* [Text excerpt]
==================================================
Status: experimental
Library:
dmodloc.lib
Purpose:
Localization of algebraic D-modules and applications
Author:
Daniel Andres, daniel.andres@math.rwth-aachen.de

Support: DFG Graduiertenkolleg 1632 `Experimentelle und konstruktive Algebra'

Overview:
Let I be a left ideal in the n-th polynomial Weyl algebra D=K[x]<d> and let f be a polynomial in K[x].

If D/I is a holonomic module over D, it is known that the localization of D/I at f is also holonomic. The procedure Dlocalization computes an ideal J in D such that this localization is isomorphic to D/J as D-modules.

If one regards I as an ideal in the rational Weyl algebra as above, K(x)<d>*I, and intersects with K[x]<d>, the result is called the Weyl closure of I. The procedures WeylClosure (if I has finite holonomic rank) and WeylClosure1 (if I is in the first Weyl algebra) can be used for computations.

As an application of the Weyl closure, the procedure annRatSyz computes a holonomic part of the annihilator of a rational function by computing certain syzygies. The full annihilator can be obtained by taking the Weyl closure of the result.

If one regards the left ideal I as system of linear PDEs, one can find its polynomial solutions with polSol (if I is holonomic) or polSolFiniteRank (if I is of finite holonomic rank). Rational solutions can be obtained with ratSol.

The procedure bfctBound computes a possible multiple of the b-function for f^s*u at a generic root of f. Here, u stands for [1] in D/I.

This library also offers the procedures holonomicRank and DsingularLocus to compute the holonomic rank and the singular locus of the D-module D/I.

References:
(OT) T. Oaku, N. Takayama: `Algorithms for D-modules', Journal of Pure and Applied Algebra, 1998.
==================================================
* [Dataset]
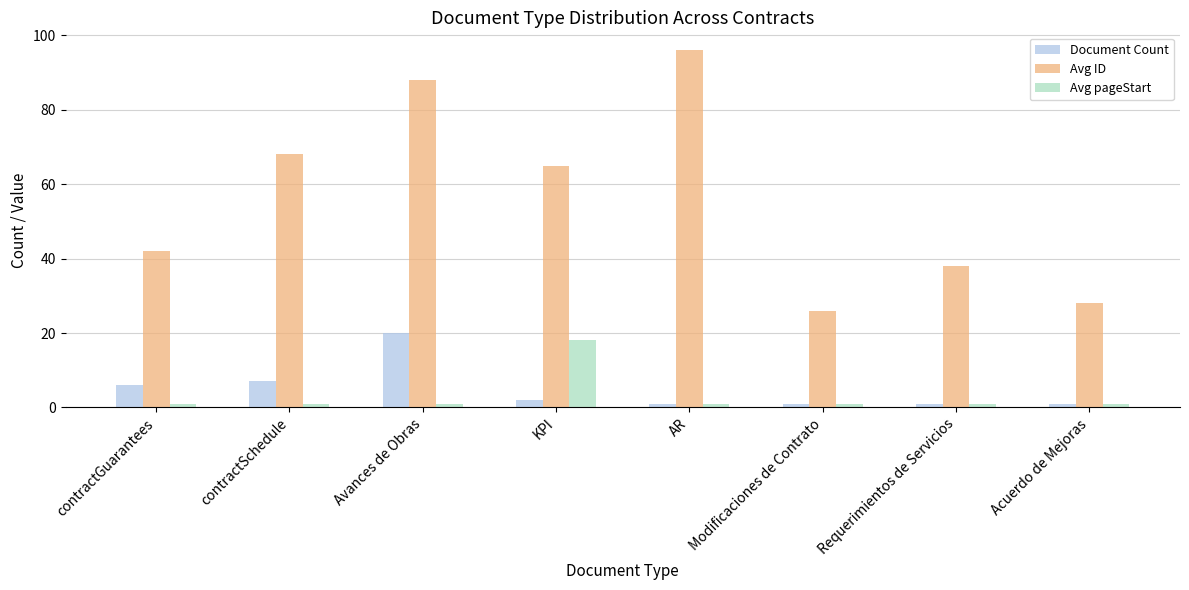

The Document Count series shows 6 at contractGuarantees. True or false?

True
==================================================
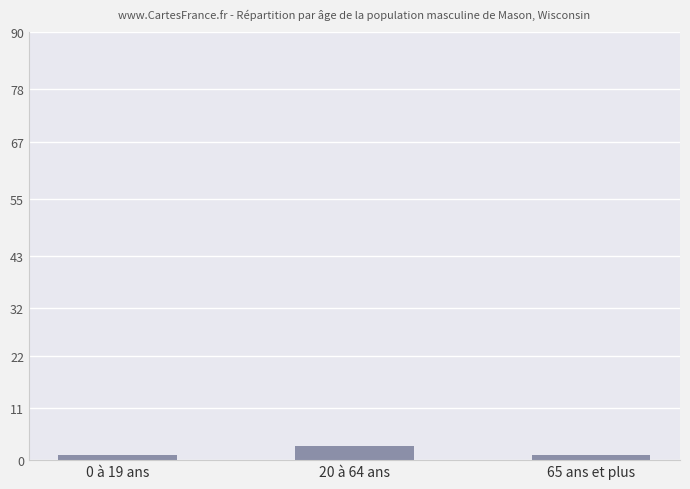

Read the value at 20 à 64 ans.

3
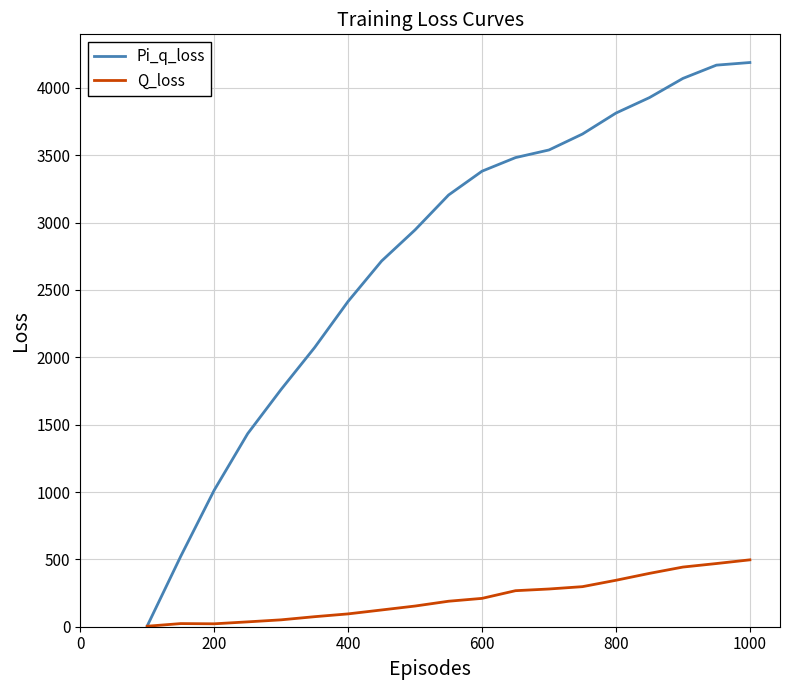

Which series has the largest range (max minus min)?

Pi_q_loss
==================================================
* [Goal of the exercise]
According to the dmodloc.lib description, which procedure gives rational solutions when the left ideal I is regarded as a system of linear PDEs?

* [Completed exercise]
The procedure ratSol.